Copy the stretch of the listing below from the line containing "Reducao 75 IRPJ" through the line containing "a Irmãos Goncalves Comercio E", character for character.

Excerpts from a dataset
-*-

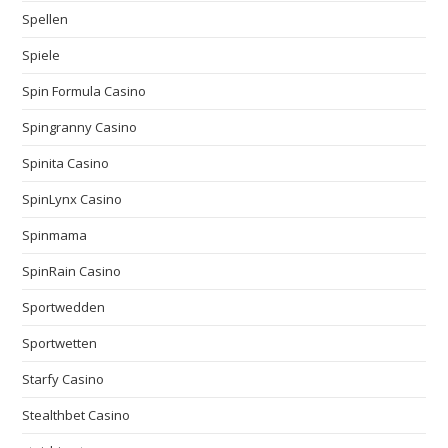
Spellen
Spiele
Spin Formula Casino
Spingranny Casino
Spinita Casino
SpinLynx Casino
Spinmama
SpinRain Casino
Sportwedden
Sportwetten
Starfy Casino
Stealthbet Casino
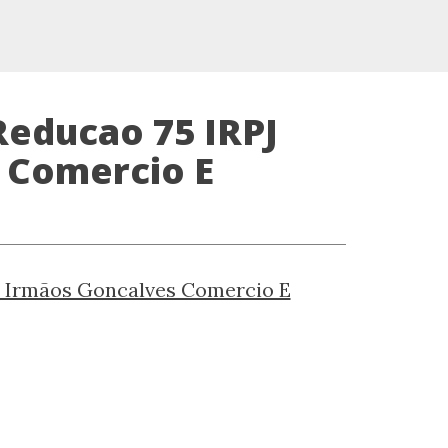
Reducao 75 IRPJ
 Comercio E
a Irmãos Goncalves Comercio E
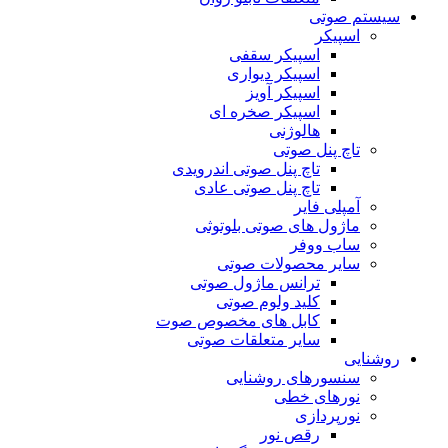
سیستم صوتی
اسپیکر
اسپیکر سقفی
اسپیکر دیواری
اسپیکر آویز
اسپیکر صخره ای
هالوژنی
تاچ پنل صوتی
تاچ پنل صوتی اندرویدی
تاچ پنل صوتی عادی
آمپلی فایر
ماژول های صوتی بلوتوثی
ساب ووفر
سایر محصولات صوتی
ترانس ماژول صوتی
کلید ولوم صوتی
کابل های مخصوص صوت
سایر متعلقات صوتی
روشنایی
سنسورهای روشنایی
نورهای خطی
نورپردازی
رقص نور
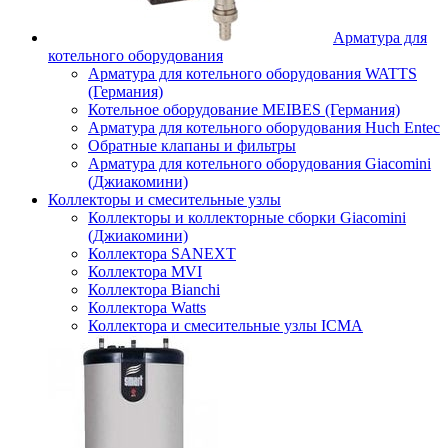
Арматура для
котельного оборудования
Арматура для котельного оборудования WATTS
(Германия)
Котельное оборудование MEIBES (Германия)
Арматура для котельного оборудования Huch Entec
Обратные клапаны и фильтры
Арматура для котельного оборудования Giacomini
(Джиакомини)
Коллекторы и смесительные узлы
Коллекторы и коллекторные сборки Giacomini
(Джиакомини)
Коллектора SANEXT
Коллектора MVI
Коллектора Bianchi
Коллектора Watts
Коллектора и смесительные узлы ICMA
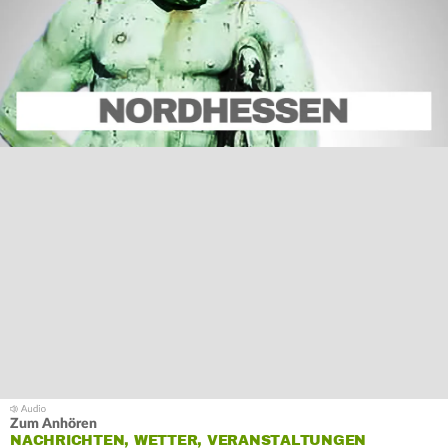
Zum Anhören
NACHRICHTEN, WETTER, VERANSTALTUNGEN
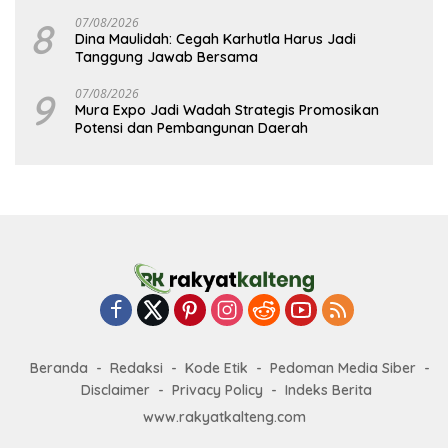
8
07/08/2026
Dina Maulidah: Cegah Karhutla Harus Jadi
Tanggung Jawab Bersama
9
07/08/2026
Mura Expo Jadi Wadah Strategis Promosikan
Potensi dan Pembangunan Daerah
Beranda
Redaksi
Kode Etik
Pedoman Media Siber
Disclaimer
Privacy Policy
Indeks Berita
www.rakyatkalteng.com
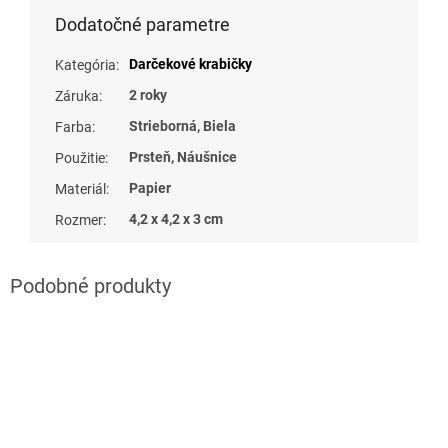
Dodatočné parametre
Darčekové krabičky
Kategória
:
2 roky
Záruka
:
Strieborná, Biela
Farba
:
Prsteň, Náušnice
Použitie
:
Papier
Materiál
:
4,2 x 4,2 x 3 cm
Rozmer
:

-*-

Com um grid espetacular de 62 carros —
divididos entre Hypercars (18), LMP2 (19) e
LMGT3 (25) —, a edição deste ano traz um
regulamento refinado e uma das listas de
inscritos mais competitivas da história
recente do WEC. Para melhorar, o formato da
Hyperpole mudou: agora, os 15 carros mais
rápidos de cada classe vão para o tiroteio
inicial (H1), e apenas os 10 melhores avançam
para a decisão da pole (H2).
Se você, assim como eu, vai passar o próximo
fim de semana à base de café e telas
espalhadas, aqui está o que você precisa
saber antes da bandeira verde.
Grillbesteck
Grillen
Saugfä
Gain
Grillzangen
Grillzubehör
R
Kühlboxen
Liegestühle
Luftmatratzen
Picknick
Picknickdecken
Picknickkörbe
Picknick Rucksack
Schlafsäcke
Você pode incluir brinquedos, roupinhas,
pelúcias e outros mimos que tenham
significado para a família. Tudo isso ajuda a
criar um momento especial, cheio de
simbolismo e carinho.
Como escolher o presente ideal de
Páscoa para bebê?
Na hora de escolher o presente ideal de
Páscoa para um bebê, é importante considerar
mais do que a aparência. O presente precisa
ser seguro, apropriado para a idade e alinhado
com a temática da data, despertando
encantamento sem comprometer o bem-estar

-*-

→ **ANSWER FOR THIS EXERCISE**:
Reducao 75 IRPJ
 Comercio E
a Irmãos Goncalves Comercio E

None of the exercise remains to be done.